Calvary, Coronavirus, and Best Practices

12 Mar Calvary, Coronavirus, and Best Practices

Dear Friends,

News about Covid-19, also known as Coronavirus, is everywhere, and it is changing rapidly.  Now declared a pandemic by the World Health Organization, it is clear that virtually all communities will be impacted by this virus.  Preparation, patience, and diligence are key as we confront this health crisis. I want to be clear about what Calvary is doing in light of this developing story.

First, we are remaining informed.  National Capital Presbytery is closely monitoring Covid-19 updates and is posting new information as it becomes available.  In addition, we are receiving updates from state and local governments as well as following directives from the Center for Disease Control.  

Second, we are implementing recommended “best practices.”  We are frequently disinfecting door handles and knobs, as we did prior to worship last Sunday, and wiping down common spaces—bathrooms, kitchen, children’s rooms, etc.  We need your continued help and diligence with this. PLEASE wash your hands frequently and use the hand sanitizer available at the back of the sanctuary. Tissue boxes are liberally spread throughout the sanctuary, as well.

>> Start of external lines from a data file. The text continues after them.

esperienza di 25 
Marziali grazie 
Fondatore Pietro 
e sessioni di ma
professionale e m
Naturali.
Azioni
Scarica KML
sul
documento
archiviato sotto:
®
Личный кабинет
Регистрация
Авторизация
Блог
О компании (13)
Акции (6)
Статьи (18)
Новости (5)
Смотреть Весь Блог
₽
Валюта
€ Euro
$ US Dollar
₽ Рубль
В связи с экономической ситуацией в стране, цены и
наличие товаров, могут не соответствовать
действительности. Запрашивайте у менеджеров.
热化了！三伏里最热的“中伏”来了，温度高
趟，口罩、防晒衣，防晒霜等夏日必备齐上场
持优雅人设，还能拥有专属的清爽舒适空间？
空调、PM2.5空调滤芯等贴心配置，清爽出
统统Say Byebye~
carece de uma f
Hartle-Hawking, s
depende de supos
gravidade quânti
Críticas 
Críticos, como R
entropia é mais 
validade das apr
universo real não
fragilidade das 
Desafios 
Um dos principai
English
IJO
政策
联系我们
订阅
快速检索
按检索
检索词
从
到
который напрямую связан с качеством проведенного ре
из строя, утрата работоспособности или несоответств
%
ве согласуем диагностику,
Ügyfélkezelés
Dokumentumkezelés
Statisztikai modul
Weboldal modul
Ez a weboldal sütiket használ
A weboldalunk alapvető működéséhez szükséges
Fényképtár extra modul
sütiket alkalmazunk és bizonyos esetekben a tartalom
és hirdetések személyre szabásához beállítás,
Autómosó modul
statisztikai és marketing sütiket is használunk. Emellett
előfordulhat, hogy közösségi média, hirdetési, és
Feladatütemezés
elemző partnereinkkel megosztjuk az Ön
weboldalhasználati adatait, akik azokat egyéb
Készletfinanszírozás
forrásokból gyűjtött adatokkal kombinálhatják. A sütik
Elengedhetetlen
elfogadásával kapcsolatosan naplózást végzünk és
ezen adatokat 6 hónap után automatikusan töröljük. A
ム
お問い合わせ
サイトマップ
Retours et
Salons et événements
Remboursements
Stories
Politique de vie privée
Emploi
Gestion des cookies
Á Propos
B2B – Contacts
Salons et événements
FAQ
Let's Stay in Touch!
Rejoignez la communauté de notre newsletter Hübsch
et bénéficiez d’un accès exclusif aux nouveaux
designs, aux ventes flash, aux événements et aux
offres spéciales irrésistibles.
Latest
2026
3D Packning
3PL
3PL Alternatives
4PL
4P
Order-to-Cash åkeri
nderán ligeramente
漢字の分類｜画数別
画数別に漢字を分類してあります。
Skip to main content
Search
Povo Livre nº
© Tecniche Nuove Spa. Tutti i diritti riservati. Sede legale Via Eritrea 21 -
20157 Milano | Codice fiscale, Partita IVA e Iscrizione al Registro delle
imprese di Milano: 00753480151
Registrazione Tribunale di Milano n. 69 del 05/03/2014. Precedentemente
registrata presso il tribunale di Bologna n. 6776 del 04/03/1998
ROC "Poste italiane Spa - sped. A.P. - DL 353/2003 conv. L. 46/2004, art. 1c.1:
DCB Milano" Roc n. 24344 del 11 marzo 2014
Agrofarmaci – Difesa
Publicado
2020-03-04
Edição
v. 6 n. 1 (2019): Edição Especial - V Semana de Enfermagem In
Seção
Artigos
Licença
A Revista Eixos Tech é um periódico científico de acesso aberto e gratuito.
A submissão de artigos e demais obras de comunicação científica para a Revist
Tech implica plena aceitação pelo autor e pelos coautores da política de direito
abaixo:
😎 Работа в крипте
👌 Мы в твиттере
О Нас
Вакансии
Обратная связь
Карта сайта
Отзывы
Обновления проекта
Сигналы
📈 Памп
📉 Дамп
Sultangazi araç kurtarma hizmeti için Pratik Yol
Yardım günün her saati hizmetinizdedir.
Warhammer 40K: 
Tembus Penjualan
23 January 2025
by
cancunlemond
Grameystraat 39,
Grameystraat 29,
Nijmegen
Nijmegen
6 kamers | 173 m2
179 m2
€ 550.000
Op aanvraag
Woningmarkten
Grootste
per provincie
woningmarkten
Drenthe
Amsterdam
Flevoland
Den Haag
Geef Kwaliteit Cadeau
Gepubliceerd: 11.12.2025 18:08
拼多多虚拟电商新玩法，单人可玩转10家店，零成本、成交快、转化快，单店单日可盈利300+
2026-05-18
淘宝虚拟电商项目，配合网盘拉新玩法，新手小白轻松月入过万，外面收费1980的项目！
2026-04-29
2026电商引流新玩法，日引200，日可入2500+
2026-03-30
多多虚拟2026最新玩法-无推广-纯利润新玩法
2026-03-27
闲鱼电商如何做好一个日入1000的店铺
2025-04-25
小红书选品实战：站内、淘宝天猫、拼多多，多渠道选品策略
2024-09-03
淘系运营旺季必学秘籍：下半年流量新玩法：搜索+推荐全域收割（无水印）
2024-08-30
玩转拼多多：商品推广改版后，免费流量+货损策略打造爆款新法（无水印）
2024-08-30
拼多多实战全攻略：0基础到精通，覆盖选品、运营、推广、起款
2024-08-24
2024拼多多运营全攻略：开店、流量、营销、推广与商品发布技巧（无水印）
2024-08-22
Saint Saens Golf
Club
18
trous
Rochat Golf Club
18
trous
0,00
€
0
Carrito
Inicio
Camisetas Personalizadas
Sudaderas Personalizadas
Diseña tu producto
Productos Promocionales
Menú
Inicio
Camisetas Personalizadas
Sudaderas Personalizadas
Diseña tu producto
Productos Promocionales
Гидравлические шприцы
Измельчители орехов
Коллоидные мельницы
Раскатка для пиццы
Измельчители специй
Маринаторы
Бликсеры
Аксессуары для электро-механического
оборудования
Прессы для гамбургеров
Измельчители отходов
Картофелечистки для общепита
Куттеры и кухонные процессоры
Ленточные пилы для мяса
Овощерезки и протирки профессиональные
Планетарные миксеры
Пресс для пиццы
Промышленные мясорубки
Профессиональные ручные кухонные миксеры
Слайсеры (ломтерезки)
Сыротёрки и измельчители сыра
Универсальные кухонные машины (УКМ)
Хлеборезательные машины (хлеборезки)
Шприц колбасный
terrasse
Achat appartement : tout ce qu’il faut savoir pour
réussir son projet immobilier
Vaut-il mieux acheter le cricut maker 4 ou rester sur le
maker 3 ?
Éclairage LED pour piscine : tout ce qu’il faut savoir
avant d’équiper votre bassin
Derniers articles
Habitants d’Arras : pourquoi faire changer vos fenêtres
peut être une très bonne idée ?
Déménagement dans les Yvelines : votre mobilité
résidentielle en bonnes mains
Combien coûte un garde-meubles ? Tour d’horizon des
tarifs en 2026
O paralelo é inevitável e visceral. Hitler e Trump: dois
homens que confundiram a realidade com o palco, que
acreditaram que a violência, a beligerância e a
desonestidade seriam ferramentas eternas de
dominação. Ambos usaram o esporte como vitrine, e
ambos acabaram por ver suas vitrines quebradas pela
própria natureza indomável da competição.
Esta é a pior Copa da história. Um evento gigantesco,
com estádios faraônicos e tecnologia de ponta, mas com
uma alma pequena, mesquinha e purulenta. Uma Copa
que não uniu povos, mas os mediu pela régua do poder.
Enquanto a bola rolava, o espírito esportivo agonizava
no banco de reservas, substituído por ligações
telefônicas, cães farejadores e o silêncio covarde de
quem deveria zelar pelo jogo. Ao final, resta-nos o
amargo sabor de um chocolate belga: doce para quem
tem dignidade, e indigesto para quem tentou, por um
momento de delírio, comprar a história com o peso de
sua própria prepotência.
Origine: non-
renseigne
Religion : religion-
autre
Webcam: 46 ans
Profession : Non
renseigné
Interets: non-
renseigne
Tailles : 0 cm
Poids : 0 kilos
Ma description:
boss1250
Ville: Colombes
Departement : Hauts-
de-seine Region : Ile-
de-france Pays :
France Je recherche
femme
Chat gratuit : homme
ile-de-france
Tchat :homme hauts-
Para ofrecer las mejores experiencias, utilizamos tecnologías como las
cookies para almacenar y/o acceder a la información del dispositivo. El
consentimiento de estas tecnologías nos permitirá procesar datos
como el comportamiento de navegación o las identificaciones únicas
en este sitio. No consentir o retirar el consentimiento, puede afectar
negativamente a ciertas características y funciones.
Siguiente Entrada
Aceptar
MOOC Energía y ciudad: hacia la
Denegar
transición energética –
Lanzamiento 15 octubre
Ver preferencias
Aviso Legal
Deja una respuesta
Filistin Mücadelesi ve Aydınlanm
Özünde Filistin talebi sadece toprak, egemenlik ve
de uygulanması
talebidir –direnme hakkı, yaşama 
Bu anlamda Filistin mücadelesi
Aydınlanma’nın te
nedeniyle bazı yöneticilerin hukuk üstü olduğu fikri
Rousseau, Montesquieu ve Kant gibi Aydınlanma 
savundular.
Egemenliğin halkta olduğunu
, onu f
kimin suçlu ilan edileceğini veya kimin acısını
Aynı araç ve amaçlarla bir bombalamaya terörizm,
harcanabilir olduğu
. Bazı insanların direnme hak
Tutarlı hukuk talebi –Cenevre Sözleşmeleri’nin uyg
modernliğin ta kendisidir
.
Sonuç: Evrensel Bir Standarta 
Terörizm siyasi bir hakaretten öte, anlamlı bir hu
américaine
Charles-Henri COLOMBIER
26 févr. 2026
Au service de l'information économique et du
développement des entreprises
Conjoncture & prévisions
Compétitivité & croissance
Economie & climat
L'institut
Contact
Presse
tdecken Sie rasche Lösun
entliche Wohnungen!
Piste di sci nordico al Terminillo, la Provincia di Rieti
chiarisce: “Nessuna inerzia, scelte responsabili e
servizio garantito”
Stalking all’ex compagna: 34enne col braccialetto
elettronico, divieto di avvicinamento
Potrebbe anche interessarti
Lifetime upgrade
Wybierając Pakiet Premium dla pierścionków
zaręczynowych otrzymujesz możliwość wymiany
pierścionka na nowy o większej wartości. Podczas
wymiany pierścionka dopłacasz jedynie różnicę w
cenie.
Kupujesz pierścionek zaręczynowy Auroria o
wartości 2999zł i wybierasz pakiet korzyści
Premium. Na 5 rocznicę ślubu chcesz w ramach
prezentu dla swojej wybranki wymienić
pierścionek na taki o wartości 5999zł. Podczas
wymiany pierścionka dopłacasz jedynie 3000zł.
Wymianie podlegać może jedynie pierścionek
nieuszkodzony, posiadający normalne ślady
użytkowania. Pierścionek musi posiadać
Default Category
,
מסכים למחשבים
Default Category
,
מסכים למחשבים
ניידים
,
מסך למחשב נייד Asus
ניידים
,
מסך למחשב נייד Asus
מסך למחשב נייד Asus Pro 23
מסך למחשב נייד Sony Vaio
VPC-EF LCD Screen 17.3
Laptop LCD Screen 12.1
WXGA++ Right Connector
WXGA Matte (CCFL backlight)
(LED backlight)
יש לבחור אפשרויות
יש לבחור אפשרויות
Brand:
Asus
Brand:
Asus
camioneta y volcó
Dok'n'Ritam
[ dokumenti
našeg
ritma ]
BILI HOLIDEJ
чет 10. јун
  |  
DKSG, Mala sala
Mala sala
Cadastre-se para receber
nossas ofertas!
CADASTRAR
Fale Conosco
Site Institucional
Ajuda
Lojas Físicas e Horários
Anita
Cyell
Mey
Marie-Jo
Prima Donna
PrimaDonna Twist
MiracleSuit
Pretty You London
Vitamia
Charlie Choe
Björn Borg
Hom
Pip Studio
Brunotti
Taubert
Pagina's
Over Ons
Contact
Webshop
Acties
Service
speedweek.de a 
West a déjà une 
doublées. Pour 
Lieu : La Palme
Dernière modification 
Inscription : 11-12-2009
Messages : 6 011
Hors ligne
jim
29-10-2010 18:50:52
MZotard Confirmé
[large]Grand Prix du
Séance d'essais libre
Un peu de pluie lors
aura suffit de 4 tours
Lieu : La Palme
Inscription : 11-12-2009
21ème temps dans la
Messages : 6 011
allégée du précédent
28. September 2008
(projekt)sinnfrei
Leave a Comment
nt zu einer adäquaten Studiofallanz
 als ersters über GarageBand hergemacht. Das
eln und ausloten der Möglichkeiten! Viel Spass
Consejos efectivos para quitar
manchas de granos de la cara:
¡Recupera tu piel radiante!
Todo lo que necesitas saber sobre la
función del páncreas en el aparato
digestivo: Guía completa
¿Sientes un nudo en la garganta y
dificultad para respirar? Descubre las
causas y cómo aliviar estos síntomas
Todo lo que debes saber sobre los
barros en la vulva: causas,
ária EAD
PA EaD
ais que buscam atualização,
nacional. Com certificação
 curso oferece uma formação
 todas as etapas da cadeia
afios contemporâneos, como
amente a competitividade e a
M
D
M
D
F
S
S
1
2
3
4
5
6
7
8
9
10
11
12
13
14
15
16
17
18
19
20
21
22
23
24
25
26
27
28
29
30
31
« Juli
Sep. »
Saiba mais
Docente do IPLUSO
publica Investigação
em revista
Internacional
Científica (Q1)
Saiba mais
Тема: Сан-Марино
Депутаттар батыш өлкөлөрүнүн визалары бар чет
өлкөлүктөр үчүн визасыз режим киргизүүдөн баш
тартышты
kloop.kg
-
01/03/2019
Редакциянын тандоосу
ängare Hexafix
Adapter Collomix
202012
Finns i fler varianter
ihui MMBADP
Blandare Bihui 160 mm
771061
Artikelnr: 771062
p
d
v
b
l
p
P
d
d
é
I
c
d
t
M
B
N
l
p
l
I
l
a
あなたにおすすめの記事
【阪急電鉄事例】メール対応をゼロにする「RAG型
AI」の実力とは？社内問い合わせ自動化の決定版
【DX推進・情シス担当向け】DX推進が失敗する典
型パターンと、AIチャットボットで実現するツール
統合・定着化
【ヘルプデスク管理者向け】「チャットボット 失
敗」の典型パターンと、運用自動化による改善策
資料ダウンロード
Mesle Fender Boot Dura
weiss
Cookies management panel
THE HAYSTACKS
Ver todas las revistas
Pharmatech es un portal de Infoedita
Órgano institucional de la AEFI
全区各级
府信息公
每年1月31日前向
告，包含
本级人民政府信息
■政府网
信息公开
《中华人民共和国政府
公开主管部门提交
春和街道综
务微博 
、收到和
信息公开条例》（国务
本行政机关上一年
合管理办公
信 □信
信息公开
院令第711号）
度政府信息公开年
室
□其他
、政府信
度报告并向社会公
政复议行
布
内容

Third, beginning Sunday we will practice the recommended “social distancing” of three feet and will NOT touch or hug during the Passing of the Peace.   

Fourth, if you feel ill or you already are at increased risk, please stay home.  The sermon and the bulletin will be posted online.

Fifth, as you are no doubt aware, the Episcopal church has canceled worship in the churches of the Greater Washington diocese for the next two weeks.   Unlike our Methodist, Lutheran, and Episcopal brothers and sisters, Presbyterians do not have bishops with the authority to make decisions for all churches under their jurisdiction.  For each of the 104 congregations in our presbytery, the Session is tasked with discerning the appropriate course of action for its particular church. Calvary’s Session is a dedicated, wise, caring group of men and women who take the health and welfare of our members seriously.  We will continue to diligently monitor this situation and will respond accordingly.

Finally, as I mentioned in last week’s blog, let us practice “loving our neighbors” by refusing to hoard and by remaining calm, faithful and caring of all people during this time of heightened insecurity.   I urge you to choose peace over fear. This virus is serious and cause for concern for those who are in at-risk populations, especially the elderly and those with compromised immune systems due to other illnesses.  It is important for us to do all we can to support our health care professionals, first responders, and others who are at greatest risk of exposure as they treat and care for us. However, let us not forget that we are richly blessed.  My thoughts have been turning increasingly to those areas of our world where the impact of a pandemic could be astronomically higher than anything those of us in the industrialized countries of the world will face: refugee camps, densely populated slums, war zones, and third-world citizens whose access to clean water and nutritional food is a daily challenge, let alone getting medical care.  We have reason to use common sense and caution, absolutely. But no reason to panic. Let us not forget the millions of people who are not so fortunate.